----- MATERIAL PROVIDED -----

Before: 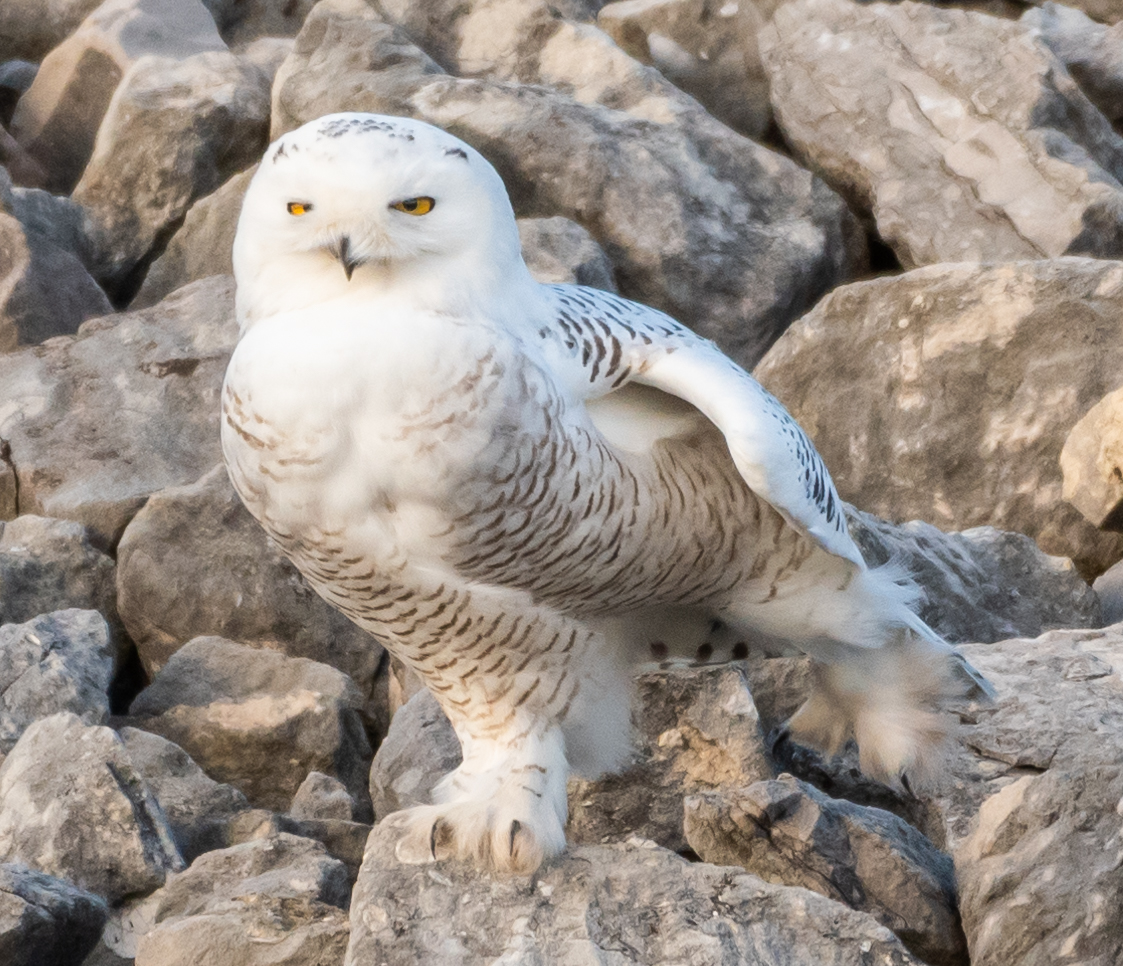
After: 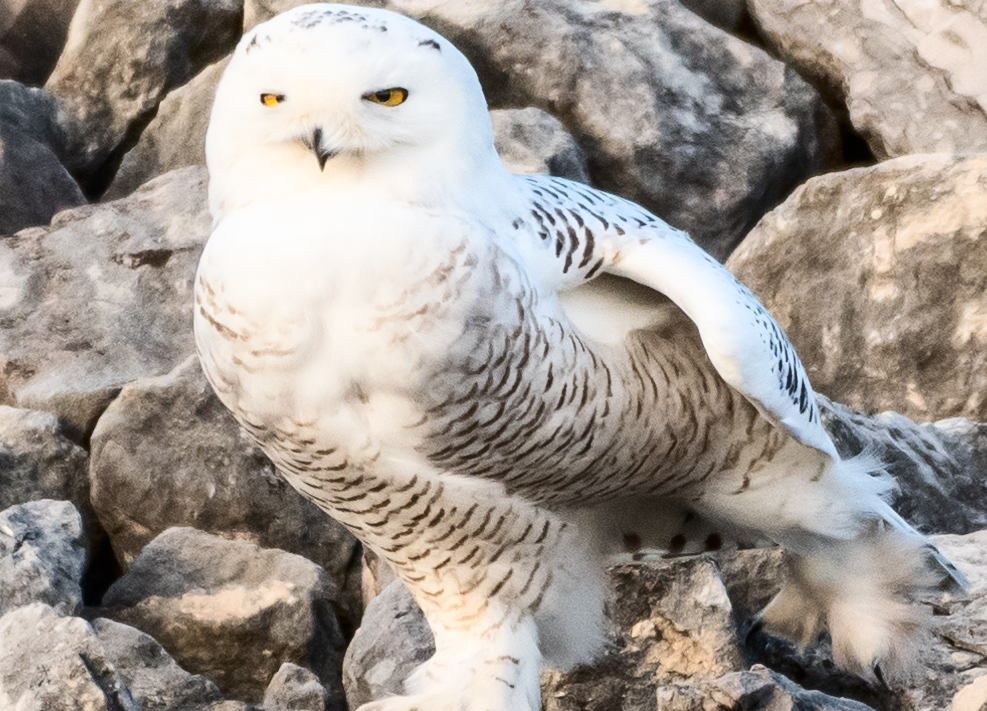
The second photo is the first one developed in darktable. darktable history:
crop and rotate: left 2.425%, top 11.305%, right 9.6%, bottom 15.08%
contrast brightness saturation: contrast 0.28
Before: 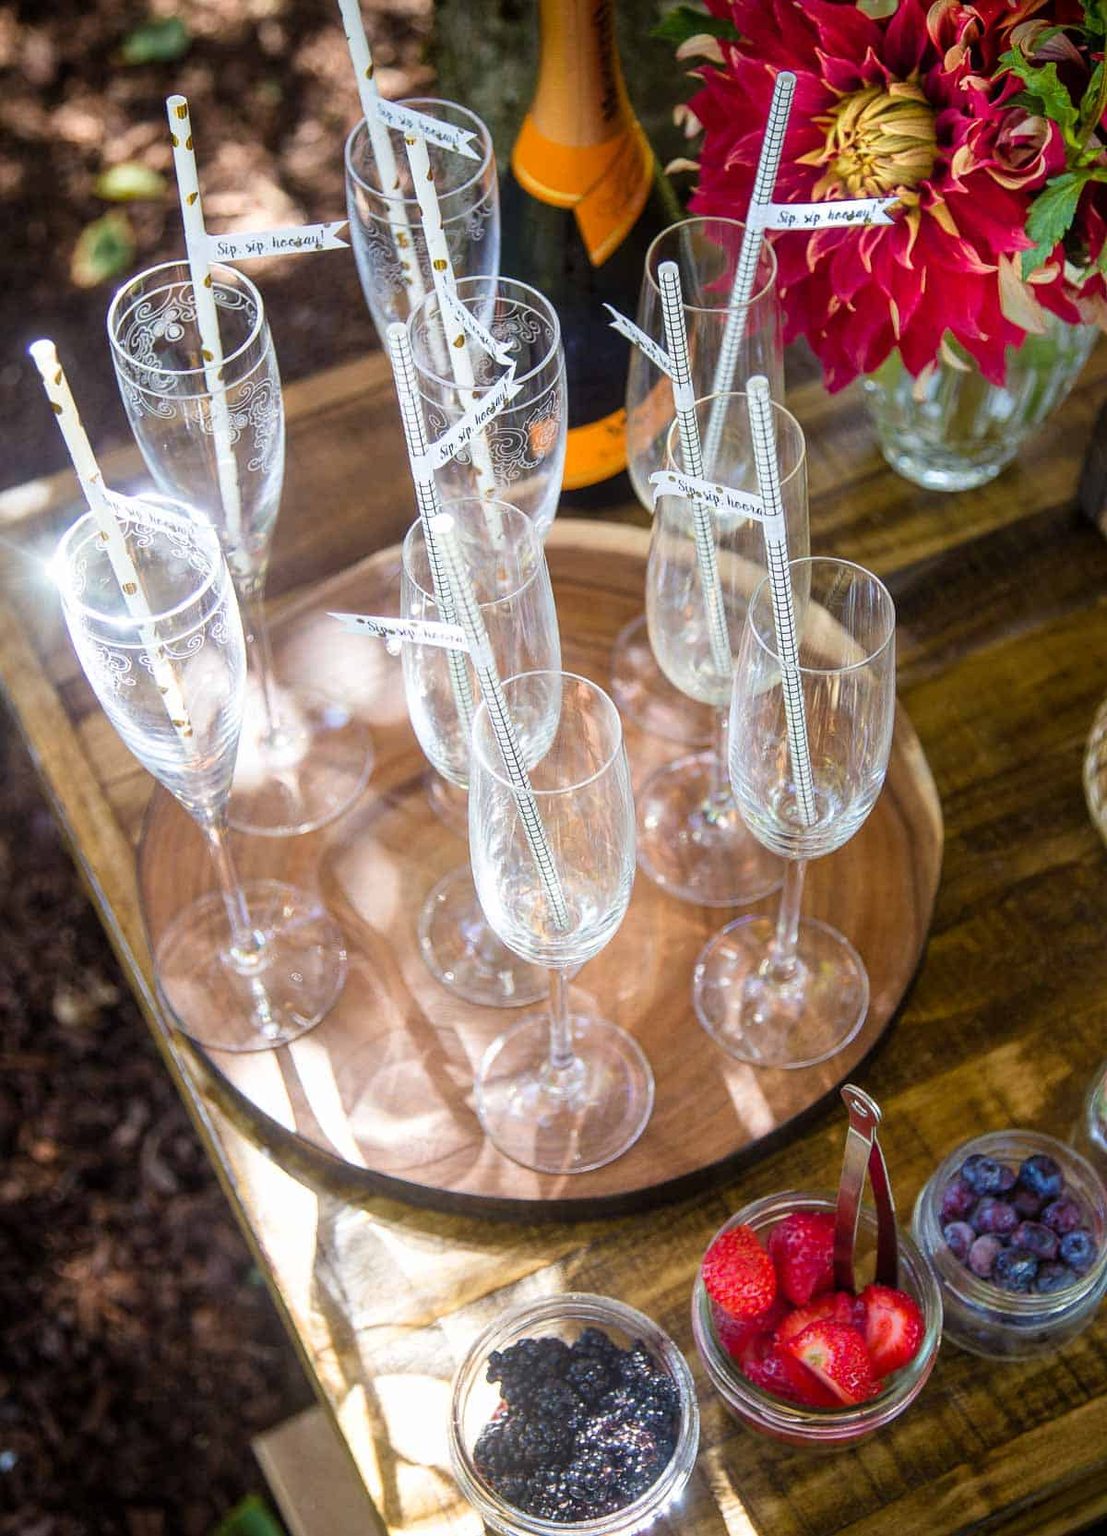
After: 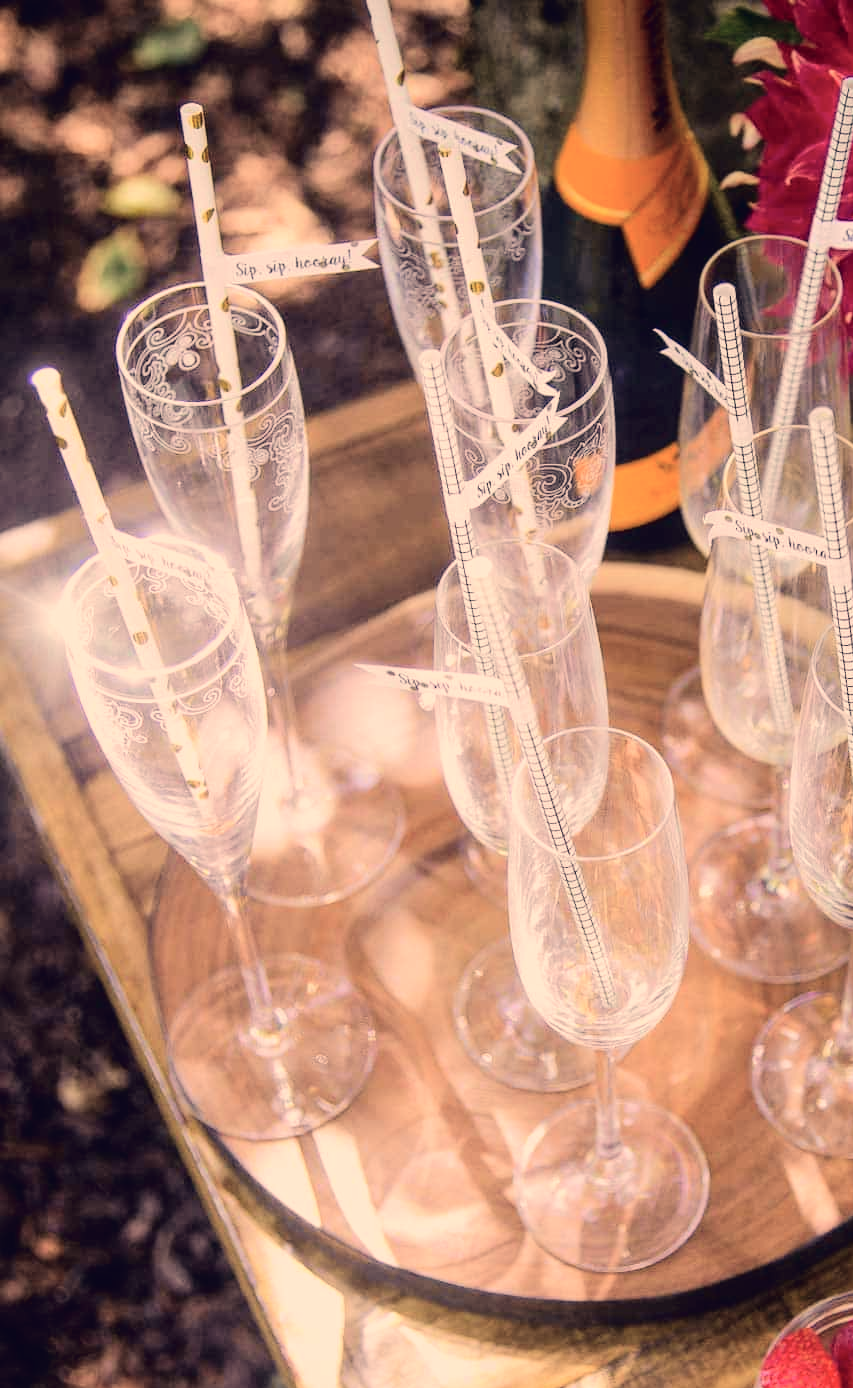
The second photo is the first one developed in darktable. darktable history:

-----

→ SHORT PROBLEM
Return the whole listing above verbatim, leaving out the pictures.

→ RESULT
Before: 
After: 
The second photo is the first one developed in darktable. darktable history:
crop and rotate: left 2.425%, top 11.305%, right 9.6%, bottom 15.08%
contrast brightness saturation: contrast 0.28
Before: 
After: 
The second photo is the first one developed in darktable. darktable history:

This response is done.